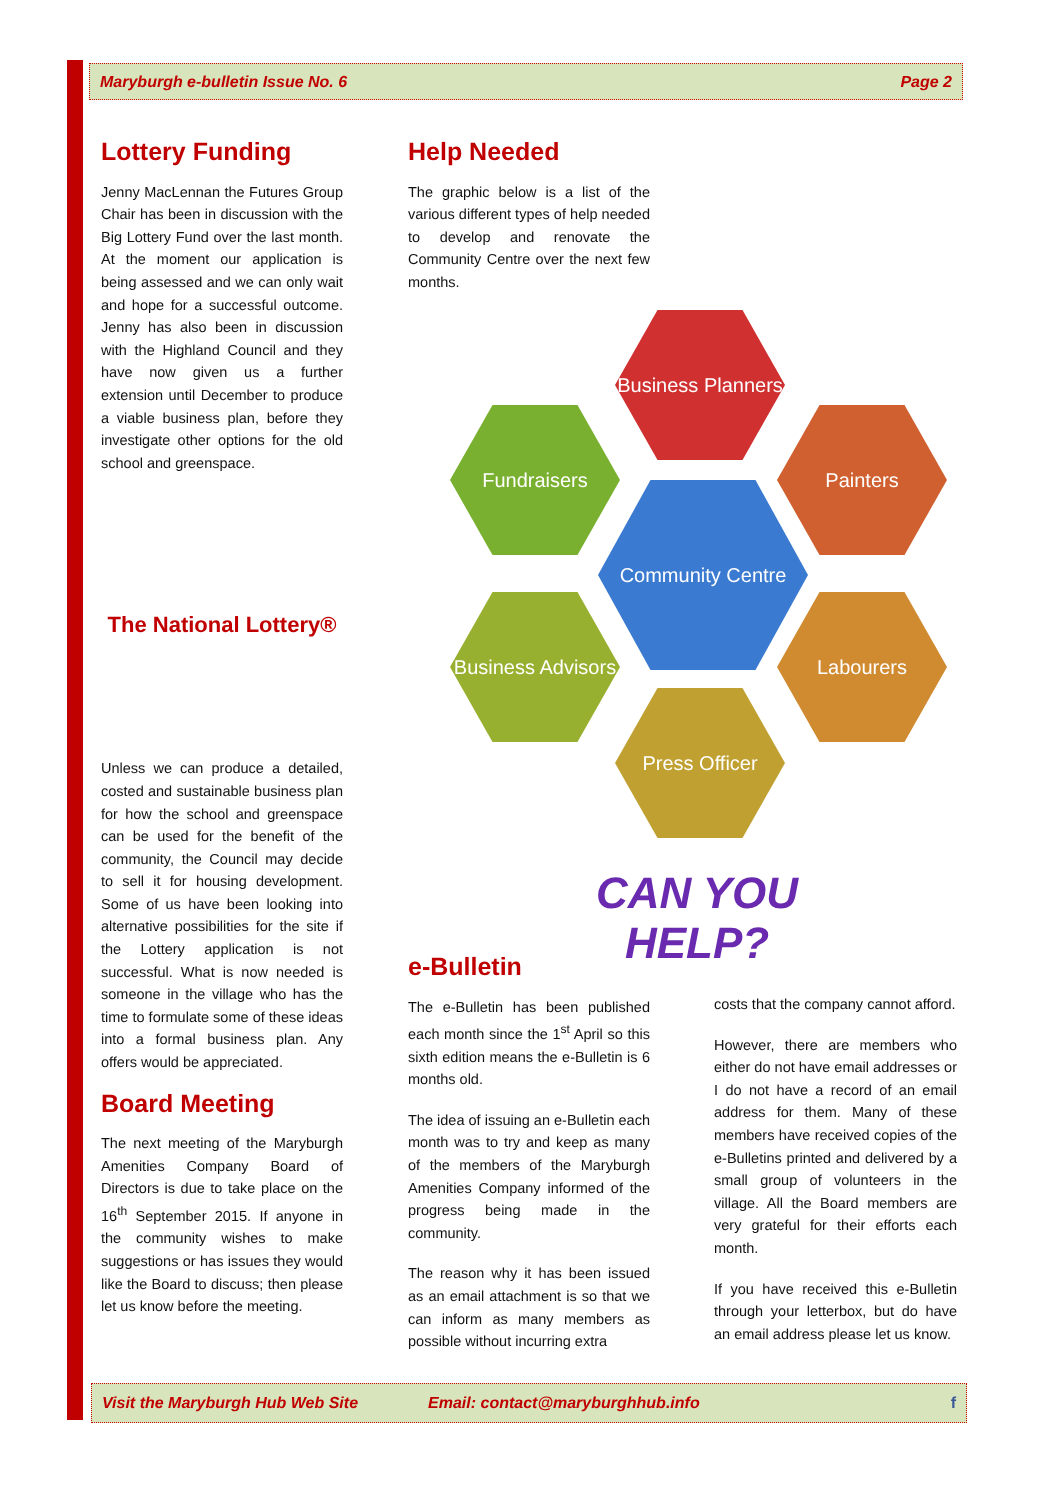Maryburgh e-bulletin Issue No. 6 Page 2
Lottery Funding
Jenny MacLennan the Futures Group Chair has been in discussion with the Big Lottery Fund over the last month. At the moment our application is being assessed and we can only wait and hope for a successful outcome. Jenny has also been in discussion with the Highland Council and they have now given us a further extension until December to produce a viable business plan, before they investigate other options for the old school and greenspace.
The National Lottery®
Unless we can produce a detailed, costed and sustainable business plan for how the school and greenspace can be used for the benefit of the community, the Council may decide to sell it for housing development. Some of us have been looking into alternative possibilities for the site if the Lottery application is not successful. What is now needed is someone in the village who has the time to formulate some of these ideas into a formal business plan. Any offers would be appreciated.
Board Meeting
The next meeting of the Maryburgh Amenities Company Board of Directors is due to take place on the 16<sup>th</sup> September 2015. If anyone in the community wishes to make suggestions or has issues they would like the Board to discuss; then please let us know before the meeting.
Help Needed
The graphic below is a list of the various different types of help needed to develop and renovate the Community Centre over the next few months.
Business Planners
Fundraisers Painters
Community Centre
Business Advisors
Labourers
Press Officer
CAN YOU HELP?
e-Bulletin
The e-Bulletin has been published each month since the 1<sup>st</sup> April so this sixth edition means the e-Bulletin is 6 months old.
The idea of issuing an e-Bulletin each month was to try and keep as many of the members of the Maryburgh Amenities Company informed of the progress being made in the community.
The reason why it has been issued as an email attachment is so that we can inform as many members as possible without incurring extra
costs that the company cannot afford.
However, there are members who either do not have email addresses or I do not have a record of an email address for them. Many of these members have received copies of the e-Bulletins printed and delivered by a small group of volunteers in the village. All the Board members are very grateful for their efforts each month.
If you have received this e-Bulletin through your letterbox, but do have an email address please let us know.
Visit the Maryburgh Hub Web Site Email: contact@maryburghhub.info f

....

» **What is needed**: Please repeat, exactly and only, the lines from the one containing "If you have" through the last line of the records, both included.

» **Task result**:
If you have received this e-Bulletin through your letterbox, but do have an email address please let us know.
Visit the Maryburgh Hub Web Site Email: contact@maryburghhub.info f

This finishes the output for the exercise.